L’initiative populaire émanant de la gauche écologiste demande la création d’un fonds climatique public alimenté chaque année par plusieurs milliards de francs. L’utilisation concrète de ces fonds reste délibérément ouverte. Des formulations vagues laissent une grande marge d’interprétation et ouvrent la voie à des convoitises politiques.

Au final, la mise en œuvre d’une idéologie plutôt que l’efficacité des mesures climatiques. Pour les entreprises, une incertitude: qui oserait investir de manière fiable lorsque l’idéologie remplace les critères d’éligibilité, les priorités et les objectifs d’efficacité? Même si les initiateurs de l’initiative sur le fonds climatique suggèrent le contraire, ce sont en fin de compte les contribuables et l’économie qui financeront ce fonds. De nouvelles dettes par milliards, en violation du frein à l’endettement, des taxes plus élevées ou de nouveaux impôts en sont la conséquence logique.

Plus d’État, plus de bureaucratie

Les PME, qui n’ont pas la possibilité de répercuter simplement les coûts supplémentaires, sont particulièrement touchées. La classe moyenne subit une pression accrue, les emplois sont menacés.

La Suisse dispose déjà aujourd’hui de nombreux instruments de politique climatique: taxe sur le CO2, redistribution, programmes de promotion, directives cantonales. Un fonds supplémentaire créerait des structures parallèles, de nouveaux offices et des processus administratifs.

L’expérience montre qu’une part considérable de ces moyens est consacrée à l’administration et au contrôle plutôt qu’à des mesures efficaces. Avec le fonds pour le climat, l’État doit déterminer quelles technologies, branches ou quels projets sont «dignes d’être soutenus». Cela va à l’encontre des principes de l’économie de marché.

Un danger de plus pour les PME

L’innovation naît là où règne la concurrence, là où les entreprises investissent de manière autonome et assument les risques. Les programmes idéologiques dirigés par l’État, qui consistent à arroser tout le monde de la même manière, évincent les investissements privés et freinent la véritable innovation. L’économie suisse est confrontée à la concurrence internationale. Des charges financières supplémentaires et des interventions règlementaires affaiblissent sa position. Les entreprises qui investissent aujourd’hui dans l’efficacité, les nouvelles technologies et la durabilité sont pénalisées au lieu d’être renforcées. C’est un mauvais signal.

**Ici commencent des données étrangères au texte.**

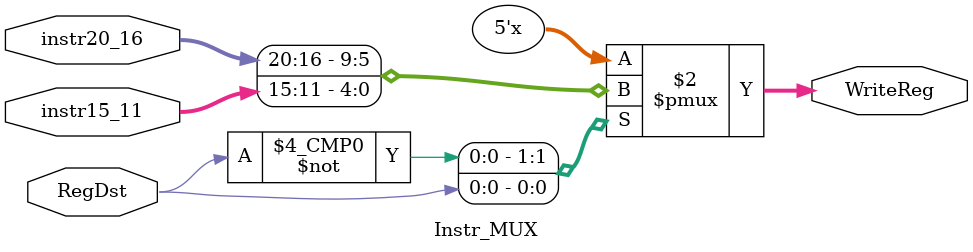
<source format=v>
module Instr_MUX (instr20_16, instr15_11, RegDst, WriteReg);
        input [20:16] instr20_16;
        input [15:11] instr15_11;
	input RegDst;                                           //Control Line
	output reg [4:0] WriteReg;
        always @ (RegDst, instr20_16, instr15_11) 
                begin
                        case(RegDst)                            //Checking Control Line RegDest                           
			        0 : WriteReg <= instr20_16;     //If RegDest is 0, select register whose address is stored in instr[20:16]
			        1 : WriteReg <= instr15_11;     //If RegDest is 1, select register whose address is stored in instr[15:11]
		        endcase
	        end
endmodule

</source>
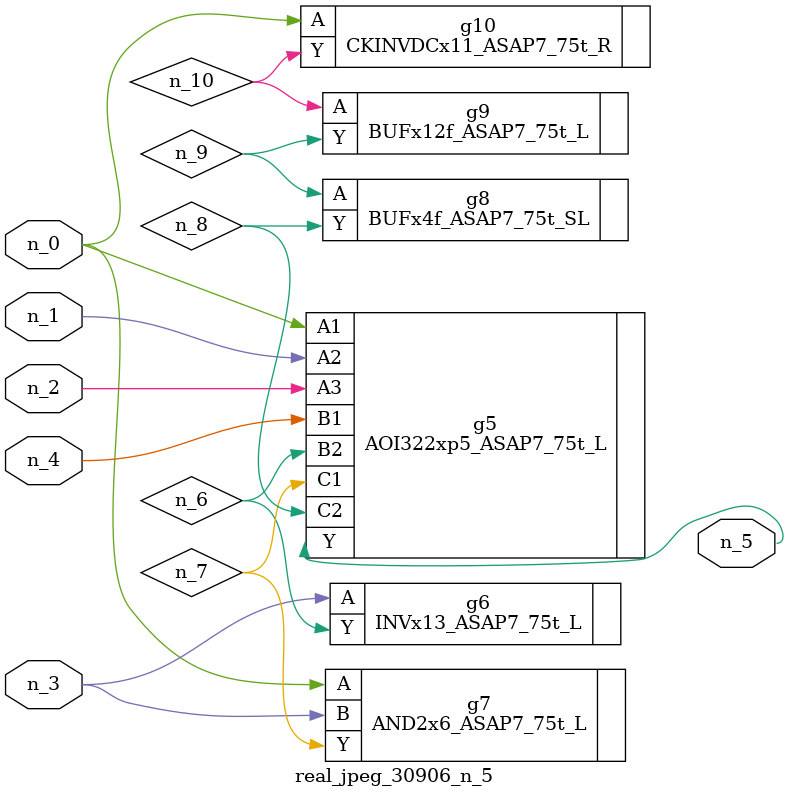
<source format=v>
module real_jpeg_30906_n_5 (n_4, n_0, n_1, n_2, n_3, n_5);

input n_4;
input n_0;
input n_1;
input n_2;
input n_3;

output n_5;

wire n_8;
wire n_6;
wire n_7;
wire n_10;
wire n_9;

AOI322xp5_ASAP7_75t_L g5 ( 
.A1(n_0),
.A2(n_1),
.A3(n_2),
.B1(n_4),
.B2(n_6),
.C1(n_7),
.C2(n_8),
.Y(n_5)
);

AND2x6_ASAP7_75t_L g7 ( 
.A(n_0),
.B(n_3),
.Y(n_7)
);

CKINVDCx11_ASAP7_75t_R g10 ( 
.A(n_0),
.Y(n_10)
);

INVx13_ASAP7_75t_L g6 ( 
.A(n_3),
.Y(n_6)
);

BUFx4f_ASAP7_75t_SL g8 ( 
.A(n_9),
.Y(n_8)
);

BUFx12f_ASAP7_75t_L g9 ( 
.A(n_10),
.Y(n_9)
);


endmodule
</source>
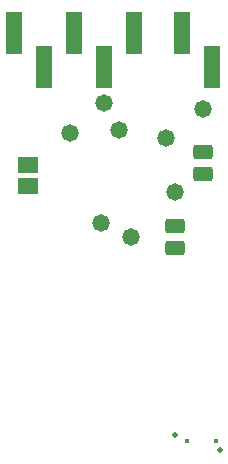
<source format=gbr>
G04*
G04 #@! TF.GenerationSoftware,Altium Limited,Altium Designer,22.4.2 (48)*
G04*
G04 Layer_Color=8388736*
%FSLAX25Y25*%
%MOIN*%
G70*
G04*
G04 #@! TF.SameCoordinates,F9A4DCB5-2B7C-4553-87A1-470B5E90004D*
G04*
G04*
G04 #@! TF.FilePolarity,Negative*
G04*
G01*
G75*
%ADD18R,0.06587X0.05367*%
G04:AMPARAMS|DCode=19|XSize=47.37mil|YSize=63.91mil|CornerRadius=8.92mil|HoleSize=0mil|Usage=FLASHONLY|Rotation=270.000|XOffset=0mil|YOffset=0mil|HoleType=Round|Shape=RoundedRectangle|*
%AMROUNDEDRECTD19*
21,1,0.04737,0.04606,0,0,270.0*
21,1,0.02953,0.06391,0,0,270.0*
1,1,0.01784,-0.02303,-0.01476*
1,1,0.01784,-0.02303,0.01476*
1,1,0.01784,0.02303,0.01476*
1,1,0.01784,0.02303,-0.01476*
%
%ADD19ROUNDEDRECTD19*%
%ADD20R,0.05800X0.14304*%
%ADD21R,0.01800X0.01800*%
%ADD22C,0.01900*%
%ADD23C,0.05800*%
D18*
X148500Y437965D02*
D03*
Y431035D02*
D03*
D19*
X207000Y434819D02*
D03*
Y442181D02*
D03*
X197500Y410138D02*
D03*
Y417500D02*
D03*
D20*
X144000Y482000D02*
D03*
X154000Y470504D02*
D03*
X164000Y482000D02*
D03*
X174000Y470504D02*
D03*
X184000Y482000D02*
D03*
X210000Y470504D02*
D03*
X200000Y482000D02*
D03*
D21*
X201720Y346000D02*
D03*
X211365D02*
D03*
D22*
X212600Y342900D02*
D03*
X197500Y348000D02*
D03*
D23*
X162500Y448500D02*
D03*
X173000Y418500D02*
D03*
X194500Y447000D02*
D03*
X179000Y449500D02*
D03*
X174000Y458500D02*
D03*
X207000Y456500D02*
D03*
X197769Y429017D02*
D03*
X183000Y414000D02*
D03*
M02*

</source>
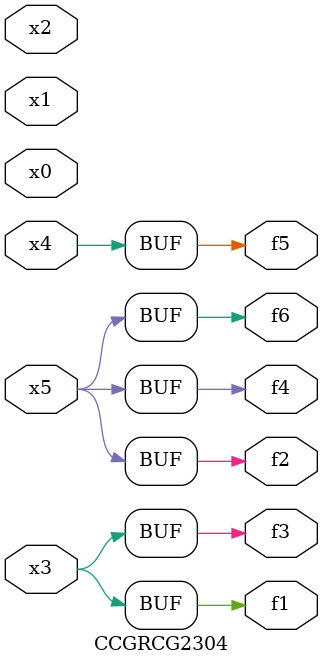
<source format=v>
module CCGRCG2304(
	input x0, x1, x2, x3, x4, x5,
	output f1, f2, f3, f4, f5, f6
);
	assign f1 = x3;
	assign f2 = x5;
	assign f3 = x3;
	assign f4 = x5;
	assign f5 = x4;
	assign f6 = x5;
endmodule

</source>
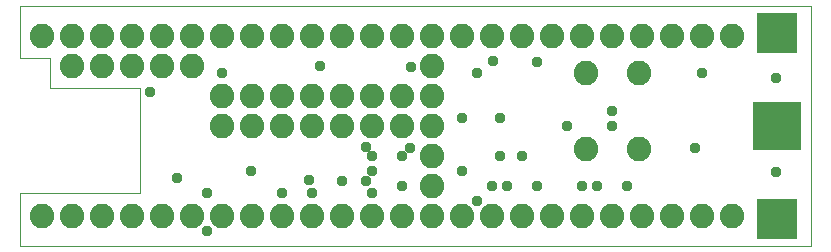
<source format=gts>
G75*
G70*
%OFA0B0*%
%FSLAX24Y24*%
%IPPOS*%
%LPD*%
%AMOC8*
5,1,8,0,0,1.08239X$1,22.5*
%
%ADD10C,0.0000*%
%ADD11C,0.0820*%
%ADD12R,0.1640X0.1640*%
%ADD13R,0.1330X0.1330*%
%ADD14OC8,0.0350*%
D10*
X000300Y002393D02*
X000300Y004143D01*
X004050Y004143D01*
X004300Y004143D01*
X004300Y007643D01*
X002050Y007643D01*
X001300Y007643D01*
X001300Y008643D01*
X000300Y008643D01*
X000300Y010389D01*
X000300Y010393D01*
X000300Y010389D02*
X026678Y010389D01*
X026678Y002393D01*
X000300Y002393D01*
D11*
X001050Y003393D03*
X002050Y003393D03*
X003050Y003393D03*
X004050Y003393D03*
X005050Y003393D03*
X006050Y003393D03*
X007050Y003393D03*
X008050Y003393D03*
X009050Y003393D03*
X010050Y003393D03*
X011050Y003393D03*
X012050Y003393D03*
X013050Y003393D03*
X014050Y003393D03*
X015050Y003393D03*
X016050Y003393D03*
X017050Y003393D03*
X018050Y003393D03*
X019050Y003393D03*
X020050Y003393D03*
X021050Y003393D03*
X022050Y003393D03*
X023050Y003393D03*
X024050Y003393D03*
X020940Y005613D03*
X019160Y005613D03*
X014050Y005393D03*
X014050Y006393D03*
X013050Y006393D03*
X012050Y006393D03*
X011050Y006393D03*
X010050Y006393D03*
X009050Y006393D03*
X008050Y006393D03*
X007050Y006393D03*
X007050Y007393D03*
X008050Y007393D03*
X009050Y007393D03*
X010050Y007393D03*
X011050Y007393D03*
X012050Y007393D03*
X013050Y007393D03*
X014050Y007393D03*
X014050Y008393D03*
X014050Y009393D03*
X015050Y009393D03*
X016050Y009393D03*
X017050Y009393D03*
X018050Y009393D03*
X019050Y009393D03*
X020050Y009393D03*
X021050Y009393D03*
X022050Y009393D03*
X023050Y009393D03*
X024050Y009393D03*
X020940Y008173D03*
X019160Y008173D03*
X013050Y009393D03*
X012050Y009393D03*
X011050Y009393D03*
X010050Y009393D03*
X009050Y009393D03*
X008050Y009393D03*
X007050Y009393D03*
X006050Y009393D03*
X005050Y009393D03*
X004050Y009393D03*
X003050Y009393D03*
X002050Y009393D03*
X001050Y009393D03*
X002050Y008393D03*
X003050Y008393D03*
X004050Y008393D03*
X005050Y008393D03*
X006050Y008393D03*
X014050Y004393D03*
D12*
X025550Y006393D03*
D13*
X025550Y003293D03*
X025550Y009493D03*
D14*
X023050Y008143D03*
X025510Y007993D03*
X022800Y005643D03*
X020550Y004393D03*
X019550Y004393D03*
X019050Y004393D03*
X017550Y004393D03*
X016550Y004393D03*
X016050Y004393D03*
X015550Y003893D03*
X015050Y004893D03*
X016300Y005393D03*
X017050Y005393D03*
X018550Y006393D03*
X020050Y006393D03*
X020050Y006893D03*
X017540Y008523D03*
X016080Y008543D03*
X015550Y008143D03*
X013330Y008363D03*
X010300Y008393D03*
X007050Y008143D03*
X004640Y007513D03*
X008020Y004903D03*
X009050Y004143D03*
X010050Y004143D03*
X009950Y004593D03*
X011050Y004543D03*
X011850Y004543D03*
X012050Y004893D03*
X012050Y005393D03*
X011830Y005703D03*
X013050Y005393D03*
X013320Y005663D03*
X015050Y006643D03*
X016300Y006643D03*
X013040Y004393D03*
X012050Y004143D03*
X006550Y004143D03*
X005550Y004643D03*
X006550Y002893D03*
X025500Y004853D03*
M02*

</source>
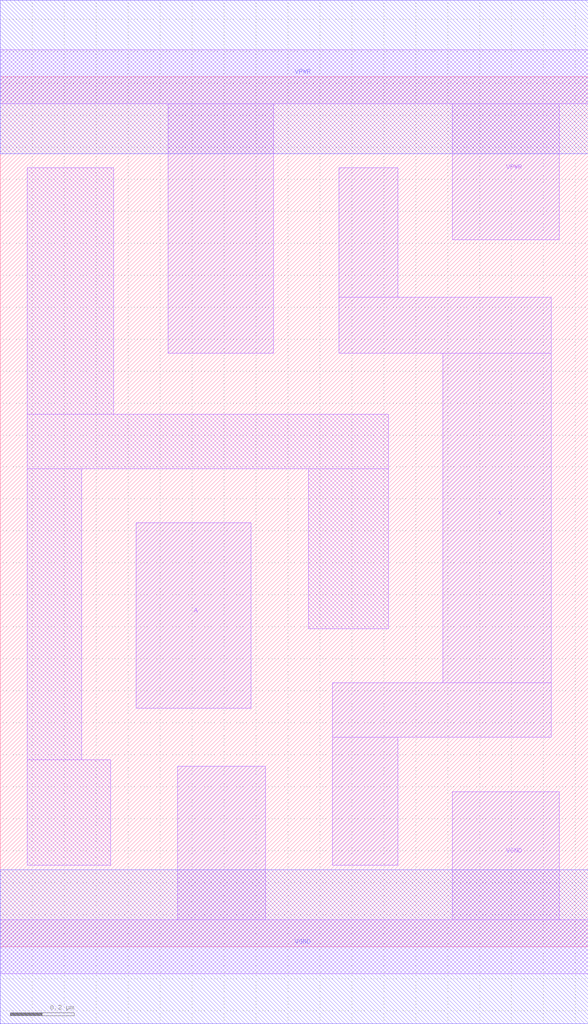
<source format=lef>
# Copyright 2020 The SkyWater PDK Authors
#
# Licensed under the Apache License, Version 2.0 (the "License");
# you may not use this file except in compliance with the License.
# You may obtain a copy of the License at
#
#     https://www.apache.org/licenses/LICENSE-2.0
#
# Unless required by applicable law or agreed to in writing, software
# distributed under the License is distributed on an "AS IS" BASIS,
# WITHOUT WARRANTIES OR CONDITIONS OF ANY KIND, either express or implied.
# See the License for the specific language governing permissions and
# limitations under the License.
#
# SPDX-License-Identifier: Apache-2.0

VERSION 5.5 ;
NAMESCASESENSITIVE ON ;
BUSBITCHARS "[]" ;
DIVIDERCHAR "/" ;
MACRO sky130_fd_sc_hd__clkbuf_2
  CLASS CORE ;
  SOURCE USER ;
  ORIGIN  0.000000  0.000000 ;
  SIZE  1.840000 BY  2.720000 ;
  SYMMETRY X Y R90 ;
  SITE unithd ;
  PIN A
    ANTENNAGATEAREA  0.213000 ;
    DIRECTION INPUT ;
    USE SIGNAL ;
    PORT
      LAYER li1 ;
        RECT 0.425000 0.745000 0.785000 1.325000 ;
    END
  END A
  PIN X
    ANTENNADIFFAREA  0.383400 ;
    DIRECTION OUTPUT ;
    USE SIGNAL ;
    PORT
      LAYER li1 ;
        RECT 1.040000 0.255000 1.245000 0.655000 ;
        RECT 1.040000 0.655000 1.725000 0.825000 ;
        RECT 1.060000 1.855000 1.725000 2.030000 ;
        RECT 1.060000 2.030000 1.245000 2.435000 ;
        RECT 1.385000 0.825000 1.725000 1.855000 ;
    END
  END X
  PIN VGND
    DIRECTION INOUT ;
    SHAPE ABUTMENT ;
    USE GROUND ;
    PORT
      LAYER li1 ;
        RECT 0.000000 -0.085000 1.840000 0.085000 ;
        RECT 0.555000  0.085000 0.830000 0.565000 ;
        RECT 1.415000  0.085000 1.750000 0.485000 ;
    END
    PORT
      LAYER met1 ;
        RECT 0.000000 -0.240000 1.840000 0.240000 ;
    END
  END VGND
  PIN VPWR
    DIRECTION INOUT ;
    SHAPE ABUTMENT ;
    USE POWER ;
    PORT
      LAYER li1 ;
        RECT 0.000000 2.635000 1.840000 2.805000 ;
        RECT 0.525000 1.855000 0.855000 2.635000 ;
        RECT 1.415000 2.210000 1.750000 2.635000 ;
    END
    PORT
      LAYER met1 ;
        RECT 0.000000 2.480000 1.840000 2.960000 ;
    END
  END VPWR
  OBS
    LAYER li1 ;
      RECT 0.085000 0.255000 0.345000 0.585000 ;
      RECT 0.085000 0.585000 0.255000 1.495000 ;
      RECT 0.085000 1.495000 1.215000 1.665000 ;
      RECT 0.085000 1.665000 0.355000 2.435000 ;
      RECT 0.965000 0.995000 1.215000 1.495000 ;
  END
END sky130_fd_sc_hd__clkbuf_2
END LIBRARY

</source>
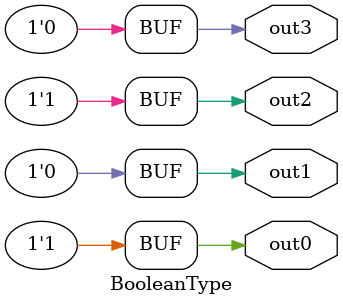
<source format=v>
module BooleanType (
  output out0,
  output out1,
  output out2,
  output out3
);
  assign out0 = 1'h1;
  assign out1 = 1'h0;
  assign out2 = 1'h1;
  assign out3 = 1'h0;
endmodule

</source>
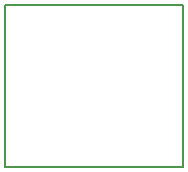
<source format=gbr>
G04 #@! TF.GenerationSoftware,KiCad,Pcbnew,(5.0.0)*
G04 #@! TF.CreationDate,2019-04-19T16:10:29+03:00*
G04 #@! TF.ProjectId,249__25__,3234391A1F323511222E6B696361645F,rev?*
G04 #@! TF.SameCoordinates,Original*
G04 #@! TF.FileFunction,Profile,NP*
%FSLAX46Y46*%
G04 Gerber Fmt 4.6, Leading zero omitted, Abs format (unit mm)*
G04 Created by KiCad (PCBNEW (5.0.0)) date 04/19/19 16:10:29*
%MOMM*%
%LPD*%
G01*
G04 APERTURE LIST*
%ADD10C,0.150000*%
G04 APERTURE END LIST*
D10*
X133500000Y-65500000D02*
X118500000Y-65500000D01*
X133500000Y-79250000D02*
X133500000Y-65500000D01*
X118500000Y-79250000D02*
X133500000Y-79250000D01*
X118500000Y-65500000D02*
X118500000Y-79250000D01*
M02*

</source>
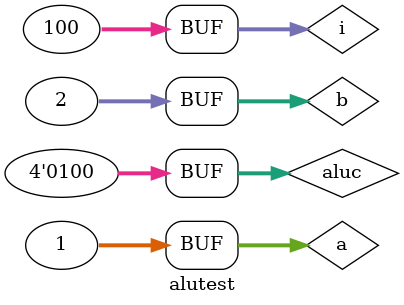
<source format=v>
`timescale 1ns / 1ps


module alutest;

	// Inputs
	reg [31:0] a;
	reg [31:0] b;
	reg [3:0] aluc;

	// Outputs
	wire [31:0] r;
	wire z;

	// Instantiate the Unit Under Test (UUT)
	alu uut (
		.a(a), 
		.b(b), 
		.aluc(aluc), 
		.r(r), 
		.z(z)
	);
	
	integer i;

	initial begin
		// Initialize Inputs
		a = 0;
		b = 0;
		aluc = 0;

		// Wait 100 ns for global reset to finish
		#100;
        
		// Add stimulus here
		aluc = 4'b0000;
		a = 32'h00000001;
		b = 32'h00000002;
		
		for (i = 0; i < 100; i = i + 1)
		begin
			aluc = aluc + 1;
			#10;
		end
	end
      
endmodule


</source>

Il est particulièrement choquant que l’initiative ne fournisse aucune preuve tangible d’un impact réel sur le climat. Des milliards doivent être dépensés sans indicateurs clairs, sans contrôle des résultats ni objectifs contraignants. La politique symbolique remplace les résultats vérifiables. Pour un pays dont la part mondiale de CO2 est déjà faible, il s’agit d’une approche coûteuse dont l’utilité est douteuse.

Un projet qui doit être rejeté

L’initiative sur le fonds climatique est une expérience risquée qui coûtera des milliards, dont les effets sont incertains et qui aura des conséquences désastreuse pour l’économie et la société. La protection du climat nécessite du discernement, une ouverture technologique et des solutions fondées sur l’économie de marché – et non pas de nouveaux fonds et davantage d’économie planifiée. Du point de vue des arts et métiers et des PME, il est donc clair que cette initiative mérite un NON catégorique.